Lo he dicho mucho, puede o no gustar la reforma judicial, pero la misma se convirtió en parte de la Constitución, y como tal, su revisión o modificación resulta inalcanzable para los demás poderes.

Así, para alterarla se debe presentar y aprobar otra reforma constitucional. Esta garantía es en beneficio del pueblo de México al dar seguridad de que ninguna autoridad por sí misma puede modificar nuestros derechos ni la configuración del Estado.

El asunto resuelto el martes nunca debió admitirse: los partidos políticos solo pueden impugnar leyes electorales, ya sean federales o locales. Así lo había sostenido en su jurisprudencia la SCJN, al reconocer que “la acción de inconstitucionalidad es un medio de control … de normas inferiores a la propia Constitución, por lo que a través de este medio … no puede cuestionarse una reforma constitucional.”

Las y los ministros de la SCJN trataron de argumentar que este caso se distingue de los demás y que por ello valía la pena modificar sus propios criterios de interpretación. Supongamos que su análisis era sostenible. Sin embargo, el segundo obstáculo para estudiar la reforma judicial era invencible: la imparcialidad. Las y los ministros se habían pronunciado anticipadamente sobre la reforma judicial; ya fuera en entrevistas, marchas o eventos académicos, ellas y ellos habían emitido su criterio antes de analizar formalmente un expediente. Esto les obligaba a declararse impedidos por haber prejuzgado un asunto, lo cual confirmaron al haber circulado un proyecto de resolución sin esperar a que las partes del juicio tuvieran oportunidad de presentar sus alegatos de defensa.

#### Qué se pide:
Prosigue el texto sobre la reforma judicial y la Suprema Corte a partir de su última oración. El material procede de una fuente distinta a la del texto.

#### Material proporcionado:
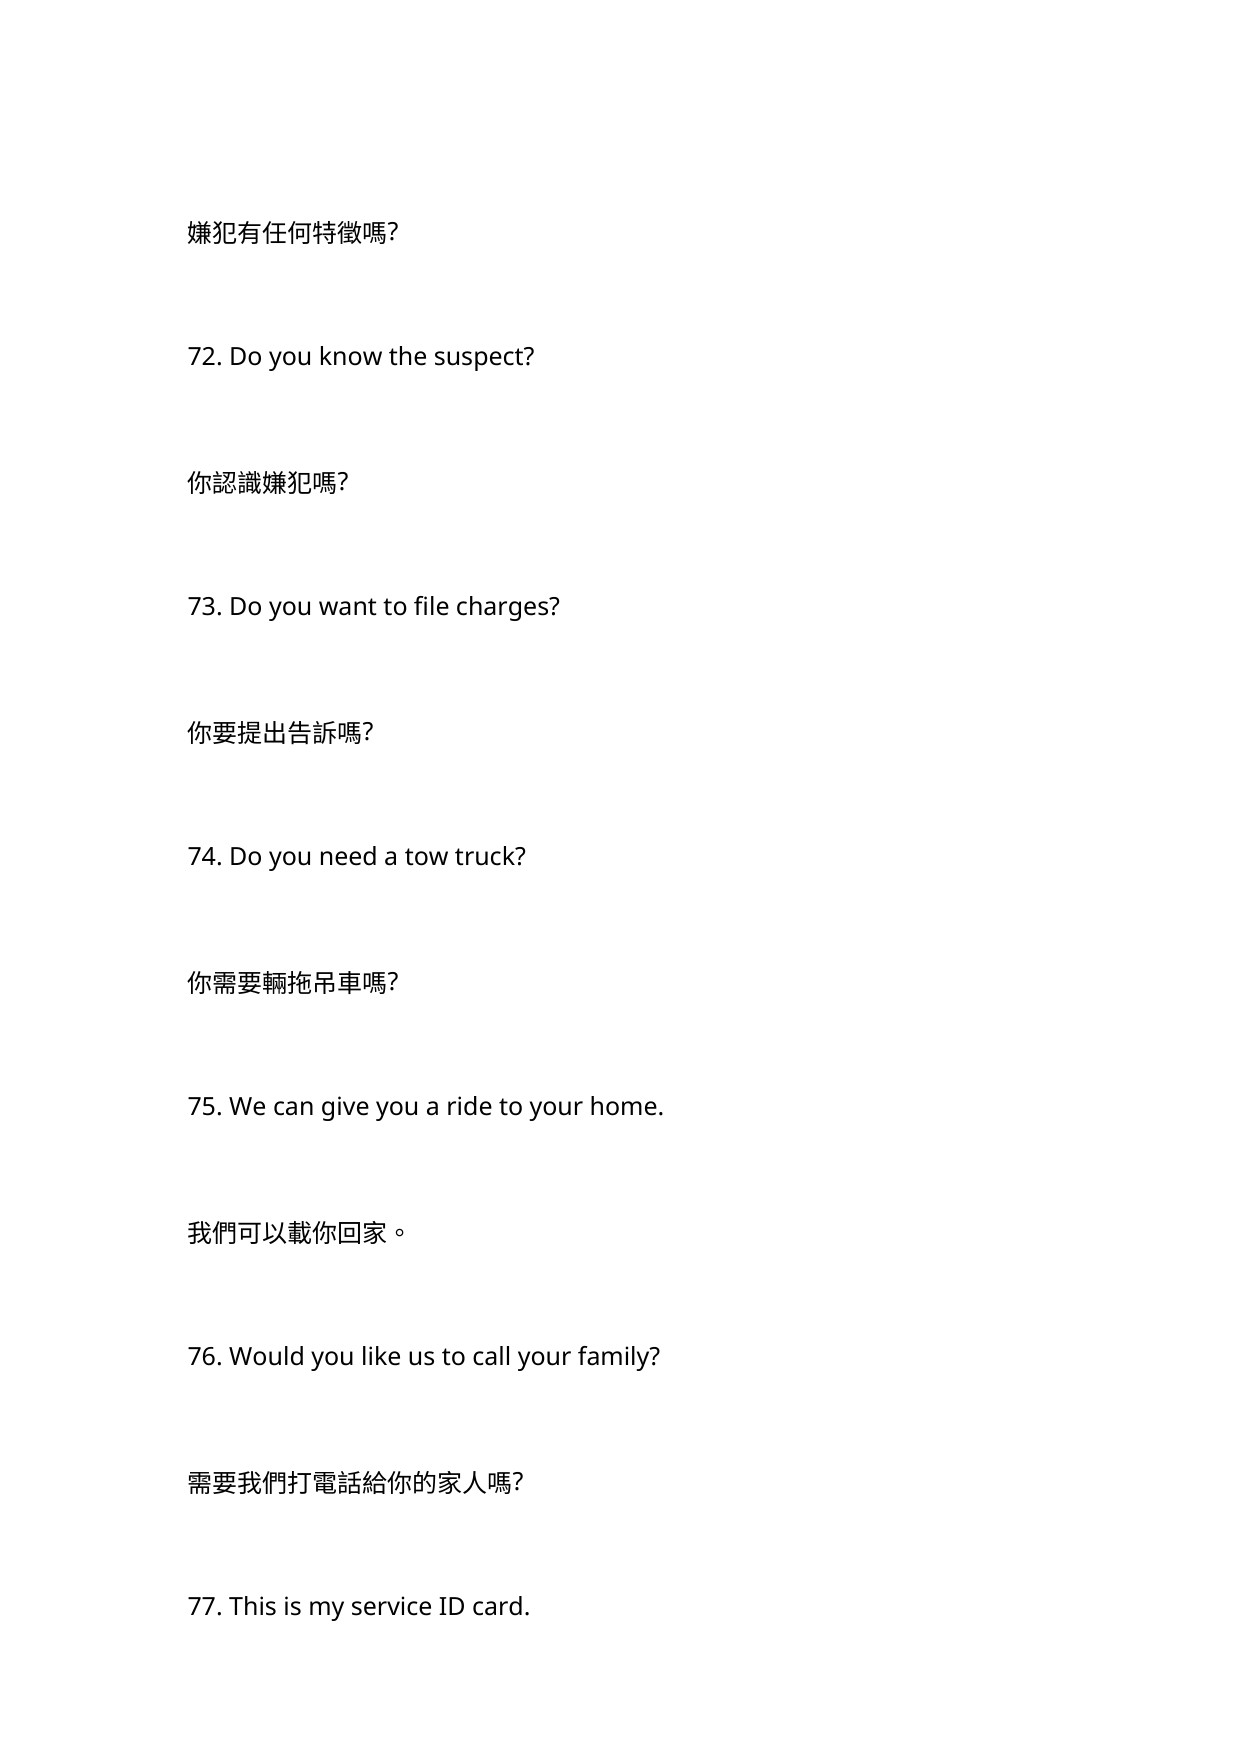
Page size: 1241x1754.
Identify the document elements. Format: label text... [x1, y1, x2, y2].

text 嫌犯有任何特徵嗎? 72. Do you know the suspect? 你認識嫌犯嗎? 73. Do you want to file charges? 你要提出告訴嗎? 74. Do you need a tow truck? 你需要輛拖吊車嗎? 75. We can give you a ride to your home. 我們可以載你回家。 76. Would you like us to call your family? 需要我們打電話給你的家人嗎? 77. This is my service ID card. [187, 127, 1053, 1627]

#### Resultado del ejercicio:
Otra traba: las y los ministros intentaron también evadir la reciente reforma de supremacía constitucional. Lo hicieron desconociendo sus propios criterios, que señalan que las reformas constitucionales pueden aplicarse a hechos ocurridos antes de su entrada en vigor, sin que ello infrinja el principio de irretroactividad.

Como vicio adicional, el proyecto intentaba emitir una sentencia a la mitad. Sin pretexto de estar tendiendo un puente de negociación política, como si ello estuviera dentro de sus atribuciones, se seleccionó de manera arbitraria qué partes de la reforma se iban a estudiar y cuáles no, lo que socava la integridad y exhaustividad que deben tener las sentencias.

Por último, en un intento desesperado, las y los ministros trataron de aplicar la reforma judicial –que, paradójicamente, estaban tratando de invalidar– para argumentar que solo necesitaban 6 votos para declararla inconstitucional. Ello, porque la reforma judicial, al reducir el número de integrantes del pleno de la SCJN (que pasará de 11 a 9 a partir de septiembre de 2025) establece que se requieren 6 votos para invalidar una norma: es decir, 6 de 9, no 6 de 11.

Así, después de tanto desaseo, triunfaron la razón y el Estado de derecho. El pleno de la SCJN no pudo invalidar la reforma judicial y se reconoció su vigencia.

Con ello cerramos el capítulo de la mal llamada crisis constitucional, en la que solamente uno de los tres Poderes de la Unión se resiste a su nueva configuración, violando de paso las leyes, las reglas y sus propias interpretaciones.

Es fundamental encontrar puntos de encuentro que fortalezcan el papel de la SCJN como garante imparcial de la Constitución: una cosa es afirmar que la Constitución dice lo que la SCJN dice que dice, y otra muy diferente es poner a la SCJN por encima de la Constitución.